- [Auszug zum Lesen]
Gluthitze, Waldbrände und Monster-Regen wie in dieser Woche könnten bald zum systemischen Finanzrisiko werden. Extremwetter macht ganze Regionen unbewohnbar - und Häuser zu unversicherbaren Schrottimmobilien. Mit Steuermilliarden lässt sich dieser Absturz nicht aufhalten.

Fast 40 Grad in manchen Städten: In dieser Woche hat Deutschland historische Hitzetage erlebt. Mittwoch war der bislang heißeste Tag des Jahres, bis auf 39,3 Grad stieg das Thermometer in Andernach in Rheinland-Pfalz. Heftige Unwetter zogen durchs Land, mit Hagel, Sturmböen, Starkregen und sogar Tornados in der Eifel. In Ostdeutschland fressen sich Großbrände immer weiter durch die Wälder. Viele Städte errichten wegen der Gluthitze inzwischen Schutzräume und stellen sogar Evakuierungspläne auf. Doch der Hitze-Schock stellt nicht mehr nur Wasserversorgung, Krankenhäuser, Feuerwehr und das Stromnetz auf die Probe.

Rund um den Planeten häufen sich durch den Klimawandel Extremwetterereignisse: Schlammlawinen in Norditalien, die größte Flutkatastrophe in Spanien seit Menschengedenken mit Hunderten Toten, Monsterregen in Dubai, verheerende Waldbrände in Los Angeles, Griechenland oder der Türkei. Das Mittelmeer wird inzwischen regelmäßig von Hitzewellen mit über 45 Grad heimgesucht, die Existenz von Millionen Menschen in der Karibik, im Süden der USA und im Pazifik ist durch immer zerstörerische Hurrikans, Taifune und Zyklone gefährdet. Mehr als 150 solche "noch nie dagewesene Klima-Desaster" hat die UNO allein im vergangenen Jahr gezählt.

Abgesehen von Hunderttausenden Toten und der Zerstörung von Billionenwerten hat der Klimawandel eine fatale Konsequenz: "Wir nähern uns rasant Temperaturwerten, bei denen Versicherer viele dieser Risiken nicht mehr abdecken können", warnte Allianz-Vorstand Günther Thallinger im März auf LinkedIn. Die nötigen Beiträge zur Schadensdeckung seien einfach zu hoch, als dass man sie sich noch leisten könne. "Der wirtschaftliche Wert ganzer Regionen - Küstengebiete, Trockenzonen, Waldbrandregionen - wird von der Bildfläche verschwinden", schreibt Thallinger. "Die Märkte werden die Preise schnell und brutal neu justieren. Das ist ein systemisches Risiko, das das Fundament des Finanzsystems bedroht."

- [Ziel der Aufgabe]
Zitiere bitte aus dem Artikel über Extremwetter oben wörtlich alles von „Rund um den“ bis hinunter zu „vergangenen Jahr gezählt.“.

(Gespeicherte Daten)
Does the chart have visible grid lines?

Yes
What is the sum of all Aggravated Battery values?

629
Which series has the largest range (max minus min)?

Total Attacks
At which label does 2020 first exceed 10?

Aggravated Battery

--

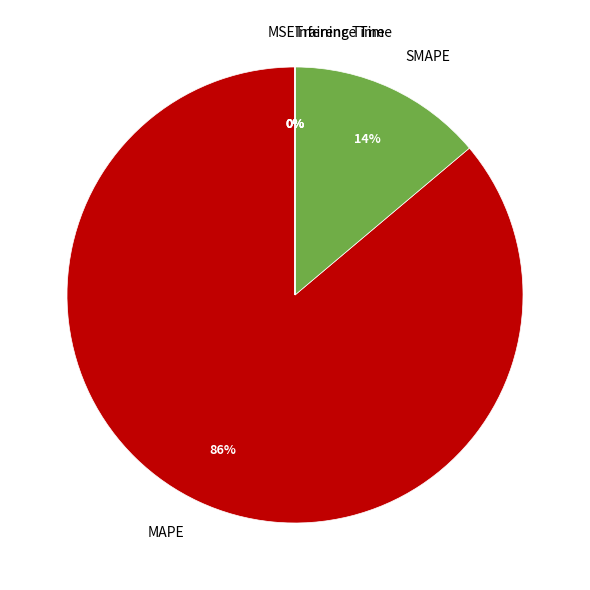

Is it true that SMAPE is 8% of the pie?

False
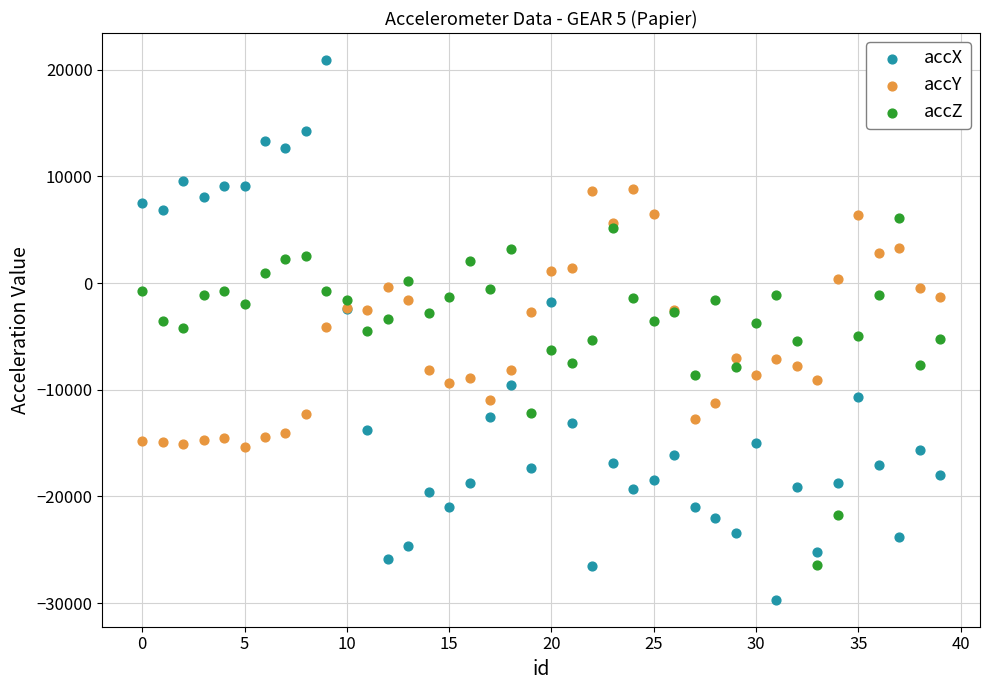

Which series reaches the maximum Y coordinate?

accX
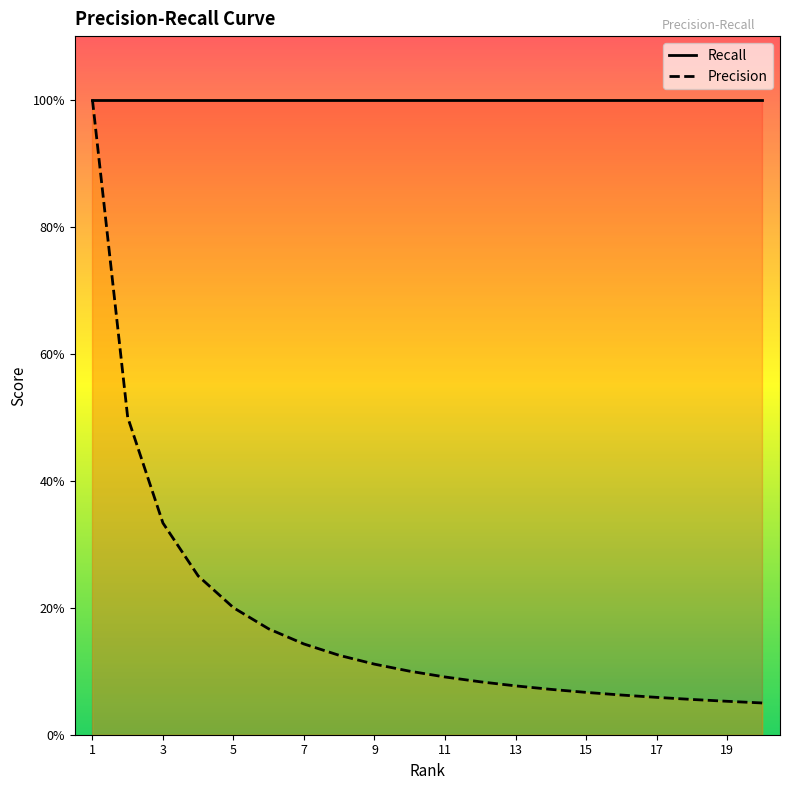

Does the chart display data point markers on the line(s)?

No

---

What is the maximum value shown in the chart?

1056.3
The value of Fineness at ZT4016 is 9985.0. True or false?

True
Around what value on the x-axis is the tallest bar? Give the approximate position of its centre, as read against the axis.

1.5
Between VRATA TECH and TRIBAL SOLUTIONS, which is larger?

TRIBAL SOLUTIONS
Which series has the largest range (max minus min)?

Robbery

- [Ergebnis der Aufgabe]
Rund um den Planeten häufen sich durch den Klimawandel Extremwetterereignisse: Schlammlawinen in Norditalien, die größte Flutkatastrophe in Spanien seit Menschengedenken mit Hunderten Toten, Monsterregen in Dubai, verheerende Waldbrände in Los Angeles, Griechenland oder der Türkei. Das Mittelmeer wird inzwischen regelmäßig von Hitzewellen mit über 45 Grad heimgesucht, die Existenz von Millionen Menschen in der Karibik, im Süden der USA und im Pazifik ist durch immer zerstörerische Hurrikans, Taifune und Zyklone gefährdet. Mehr als 150 solche "noch nie dagewesene Klima-Desaster" hat die UNO allein im vergangenen Jahr gezählt.